Aunque es posible que existan otros estudios que no fueron captados en la búsqueda bajo las palabras utilizadas, de acuerdo con la evidencia encontrada, en la etapa temprana de la enfermedad cuando aún no se han presentado las complicaciones, se debe evitar el uso de la dipirona como analgésico y se debe recomendar al paciente el consumo de, al menos, cinco de vasos de líquido al día.

En cuanto al manejo del choque, se ha demostrado que en la población pediátrica (menores de 15 años) la presión de pulso es el principal factor asociado con la respuesta al tratamiento con líquidos endovenosos. Por lo anterior, en aquellos pacientes con presión de pulso menor o igual a 10 mm Hg, la utilización de un coloide podría ser la primera opción debido a que hay una recuperación más rápida del choque; aunque, en lugares donde no esté disponible este recurso, podría utilizarse el cristaloide pues la evidencia no ha mostrado diferencias en la mortalidad.

Por otro lado, en aquellos pacientes con presión de pulso >10 mm Hg, la reanimación puede iniciarse con cristaloides, pues no se ha evidenciado que el uso de coloides tenga beneficios adicionales. Cabe resaltar que no se encontraron ensayos clínicos que evalúen el reemplazo de líquidos en adultos; por tal motivo, éste es un amplio campo de investigación para los países donde el dengue es endémico.

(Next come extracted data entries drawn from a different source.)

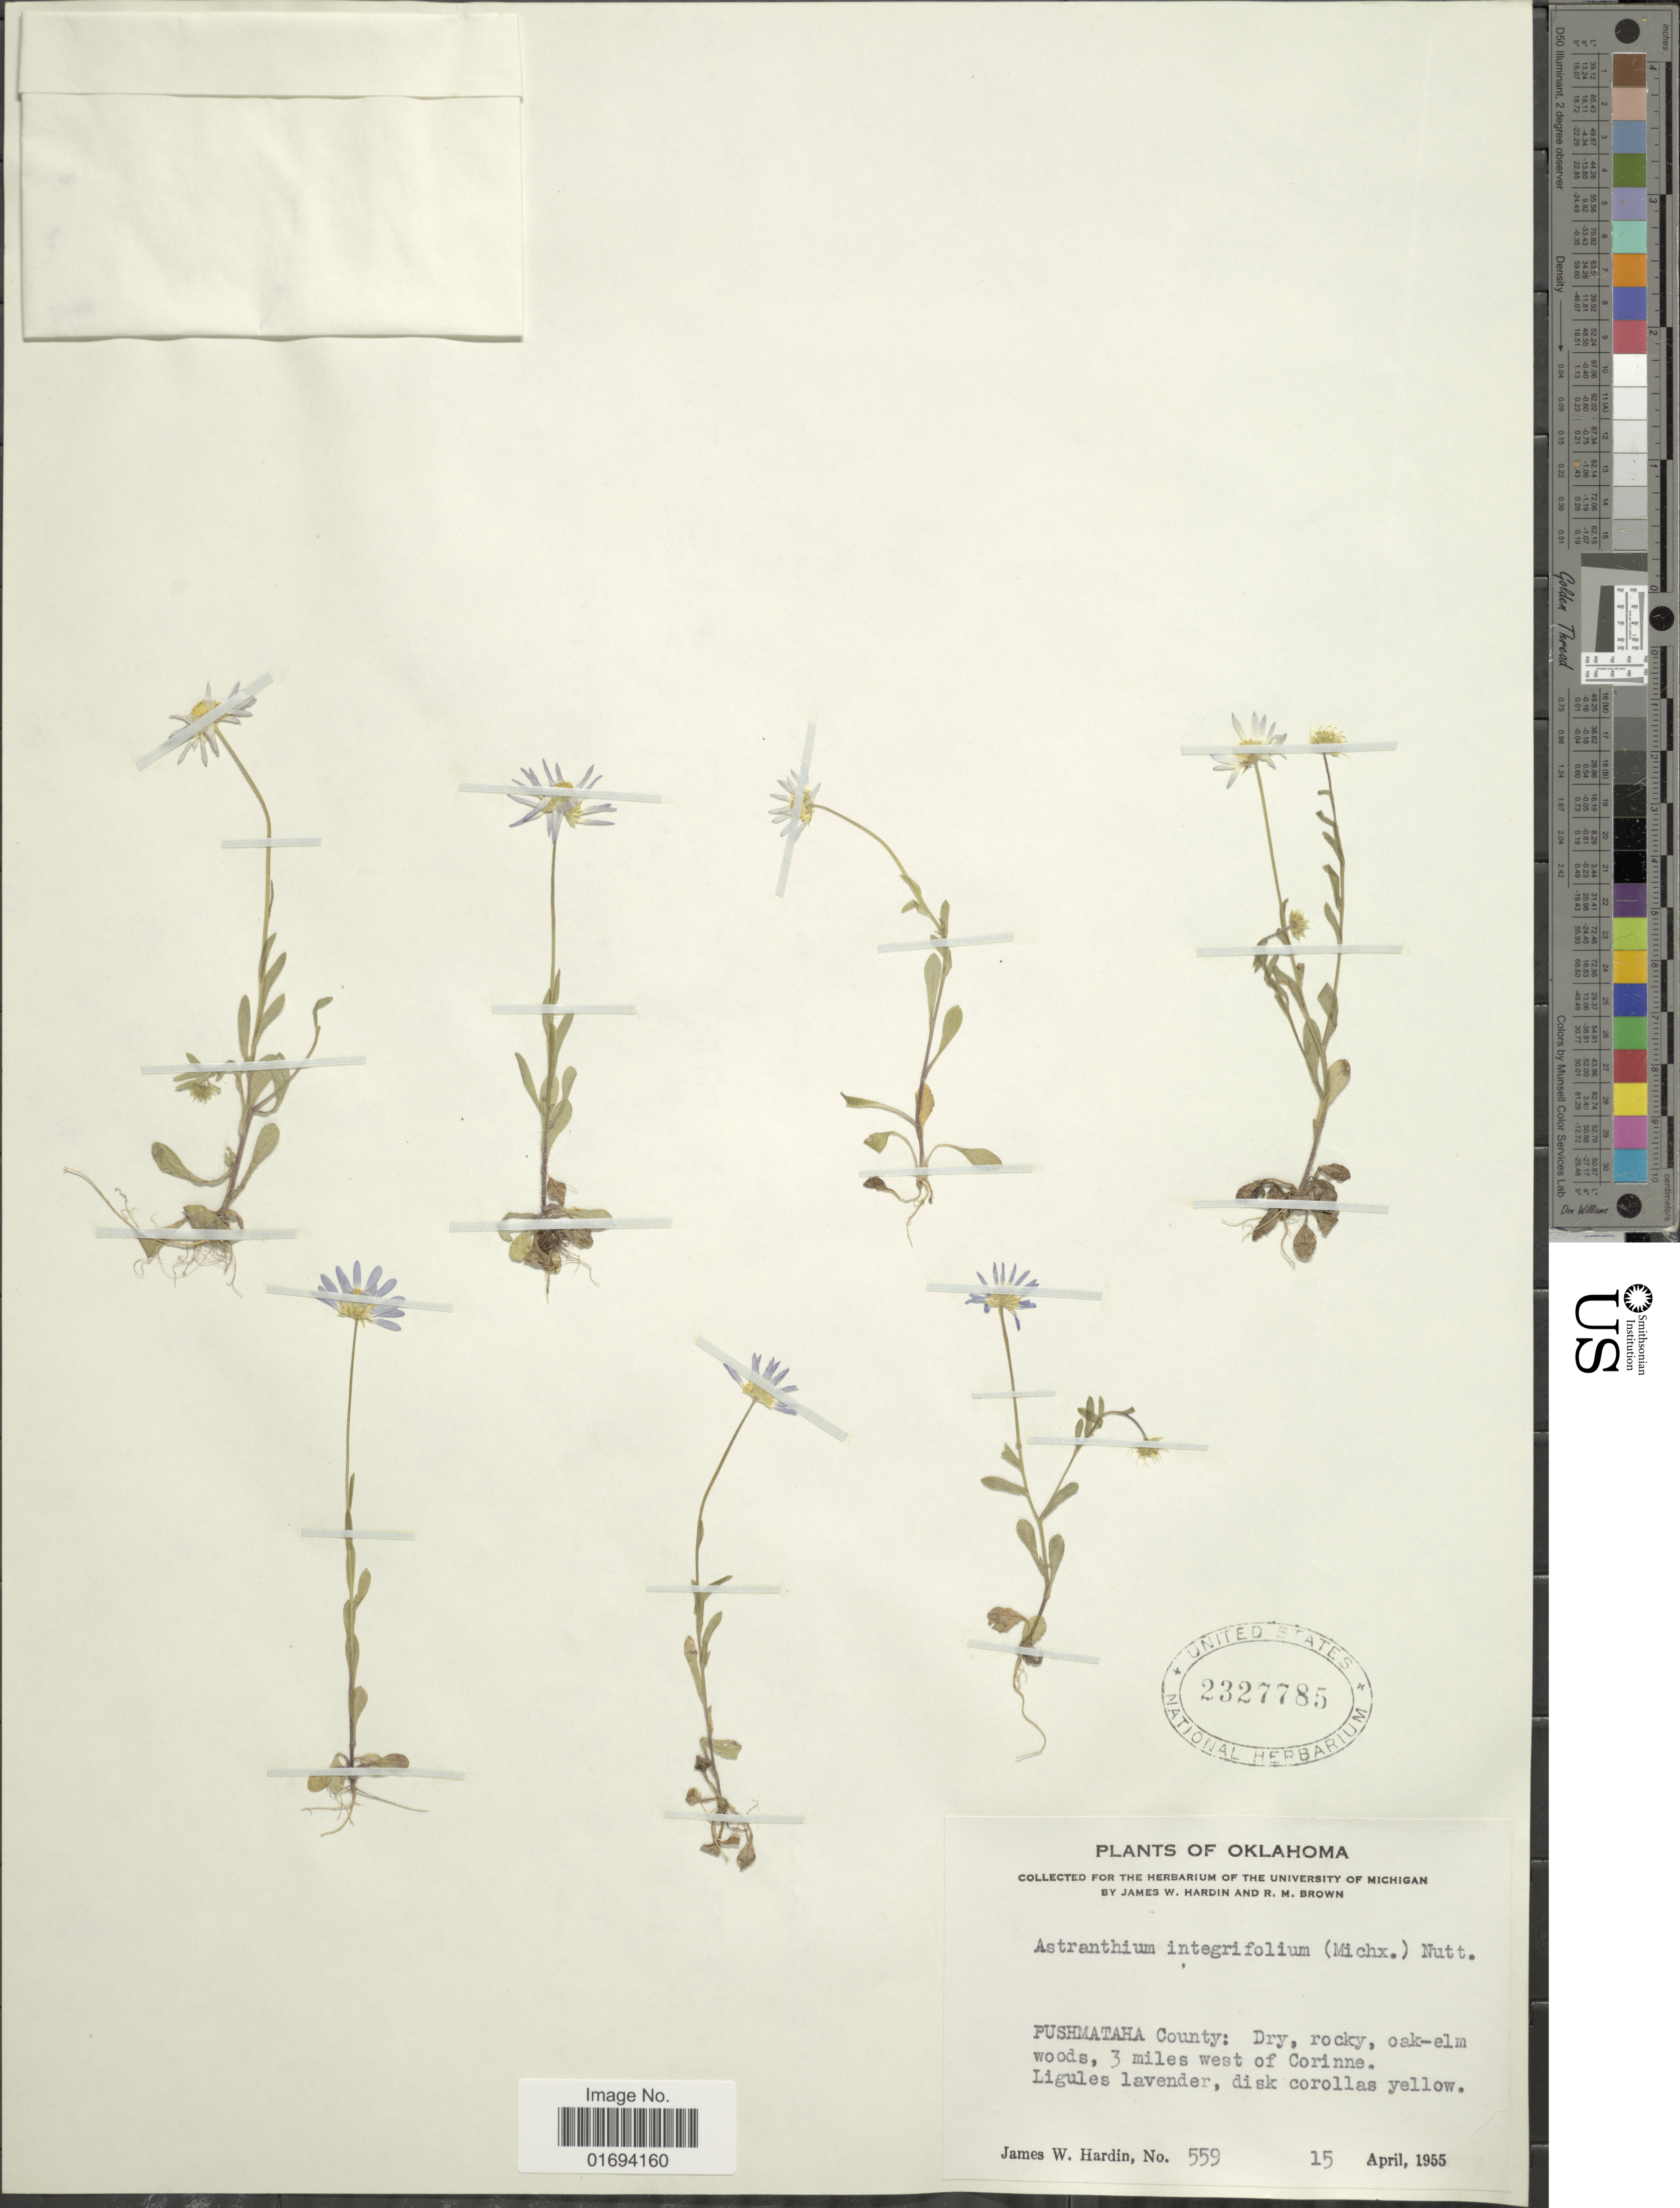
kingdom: Plantae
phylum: Tracheophyta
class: Magnoliopsida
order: Asterales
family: Asteraceae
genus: Astranthium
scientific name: Astranthium integrifolium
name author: (Michx.) Nutt.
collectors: J. W. Hardin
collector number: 559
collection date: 1955-04-15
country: United States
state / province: Oklahoma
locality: Pushmataha County: 3 miles west of Corinne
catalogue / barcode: US 2327785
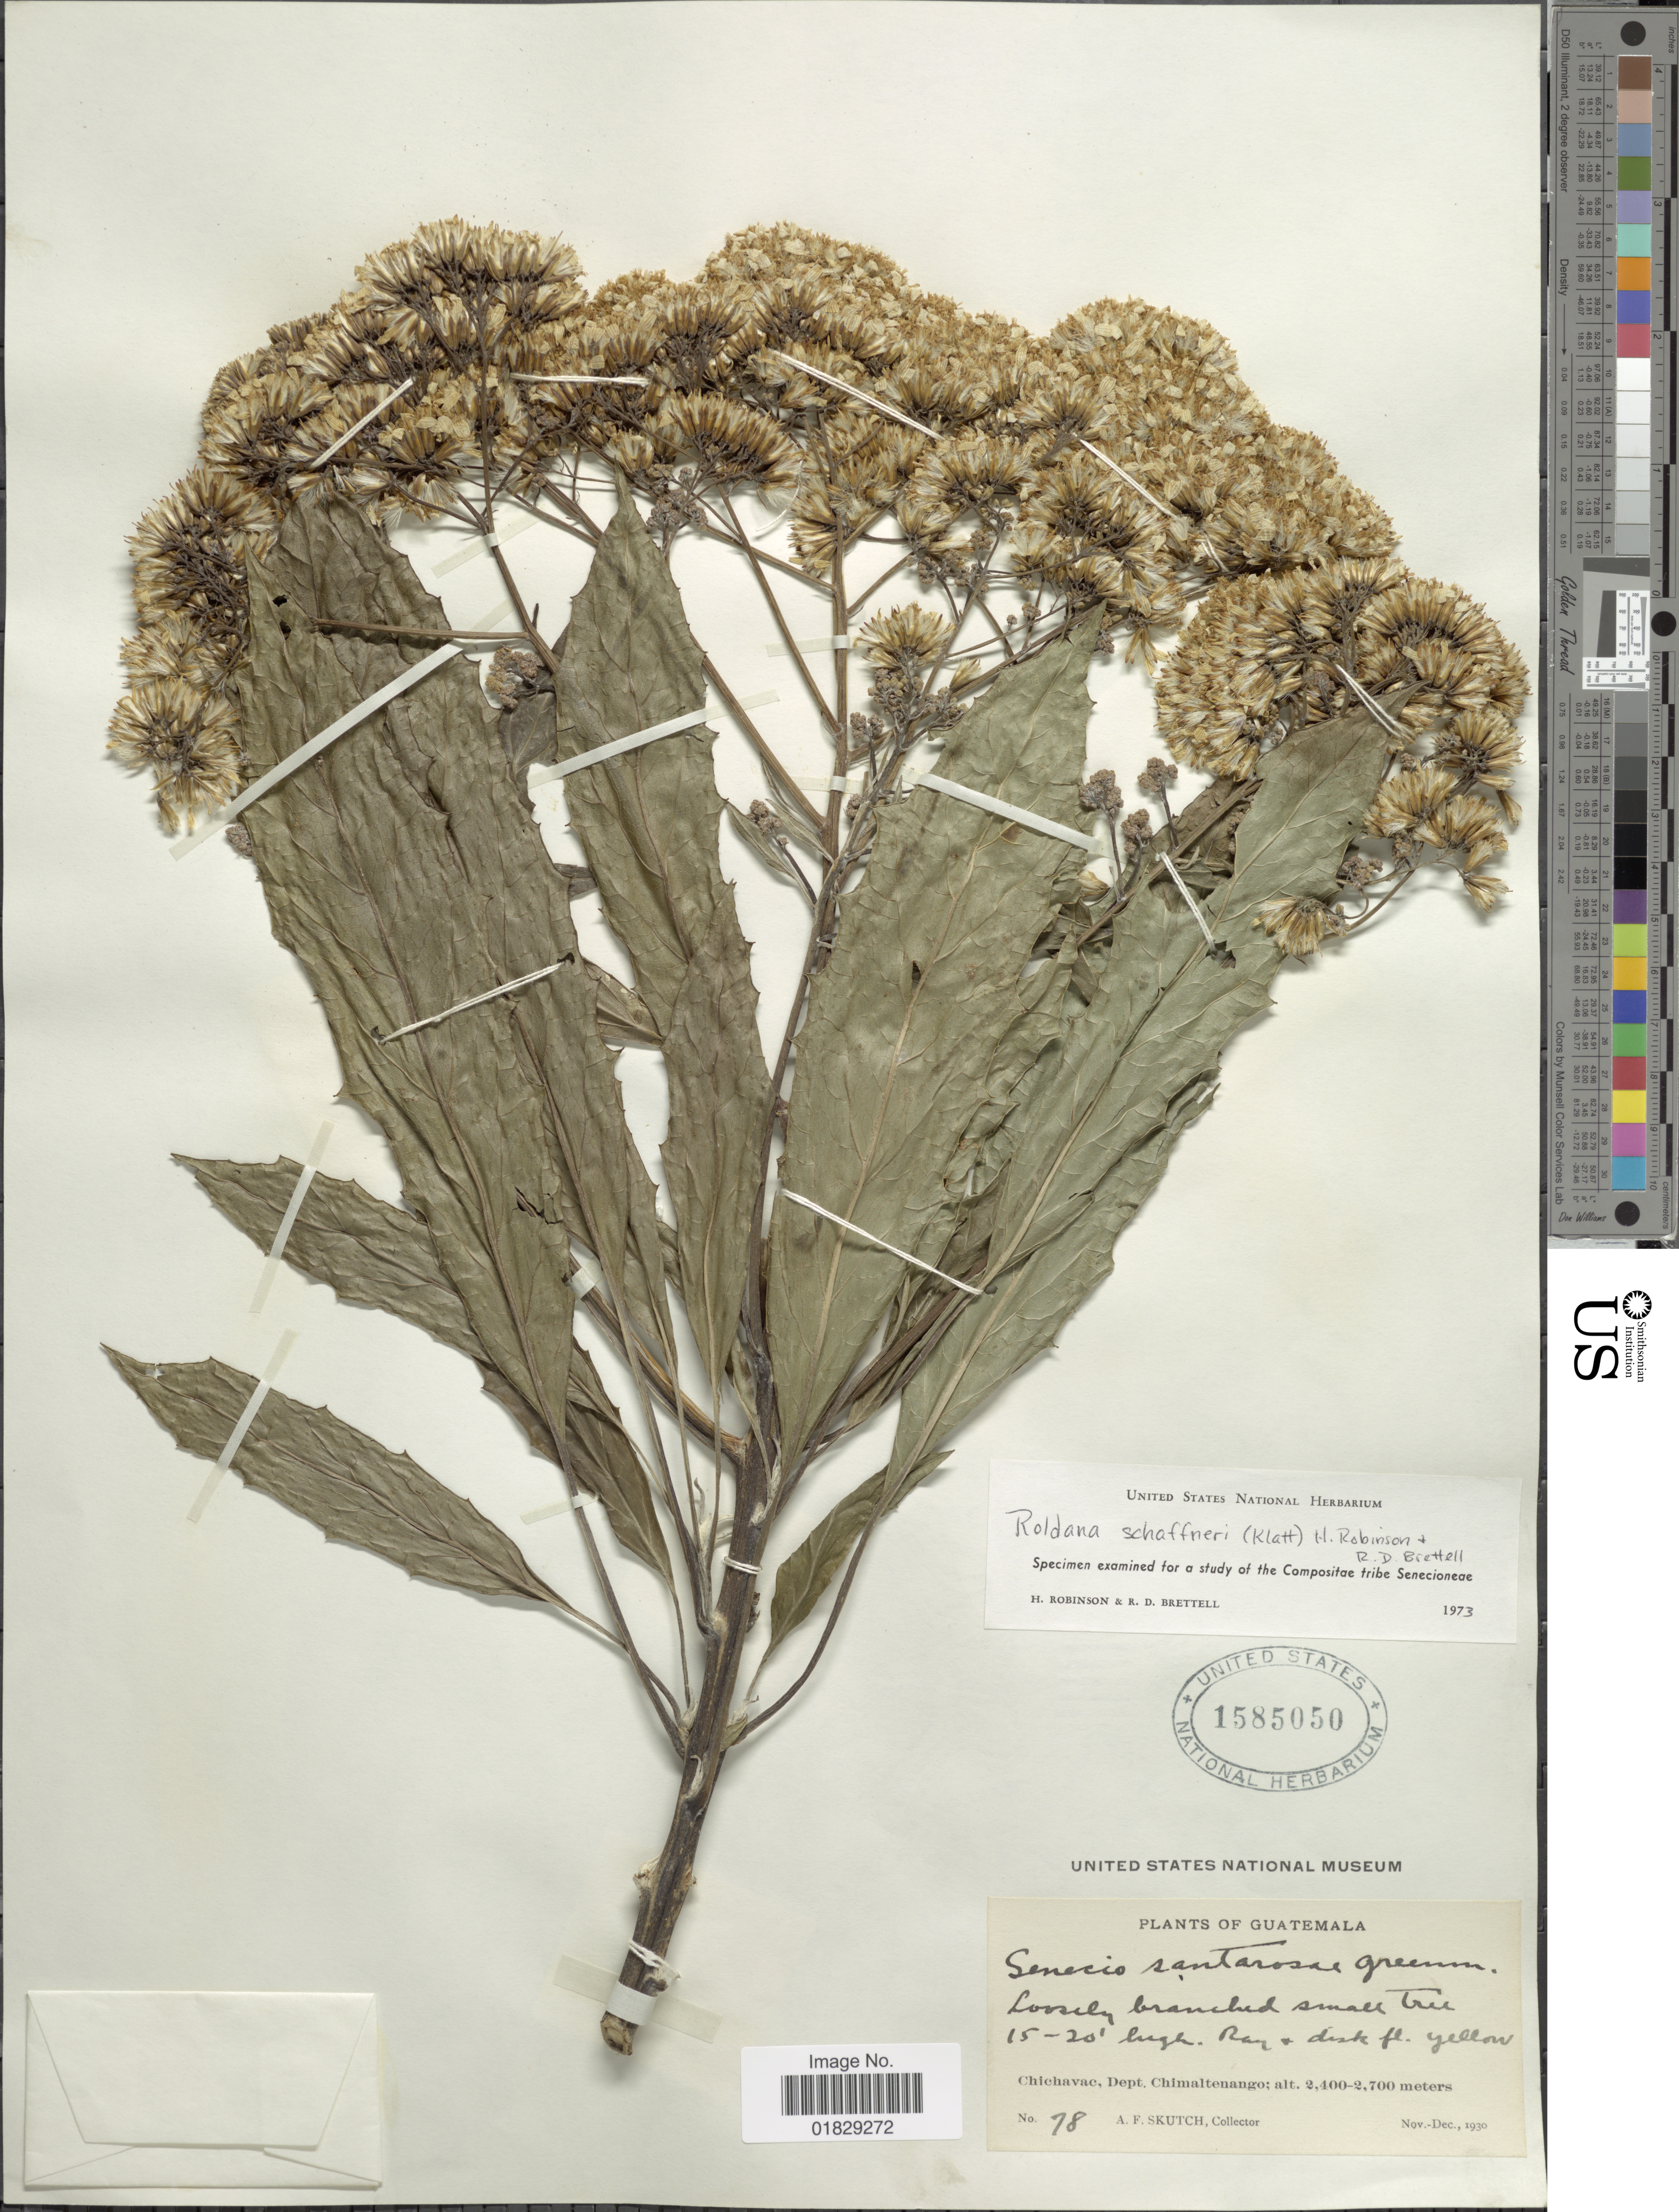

Finalmente, no existen resultados suficientes para incorporar otras medidas, como el uso de corticoides, de hemoderivados o de factores de coagulación, en el manejo estándar del paciente con dengue. Sin embargo, suponen una perspectiva de investigación puesto que, al no contar aún con una vacuna efectiva, la búsqueda de alternativas terapéuticas para el manejo de la enfermedad y la prevención de sus complicaciones se convierte en una prioridad de estudio en dengue.

Agradecimientos

A Luis Angel Villar, profesor titular de la Escuela de Medicina de la Universidad Industrial de Santander, por su orientación en esta línea de trabajo.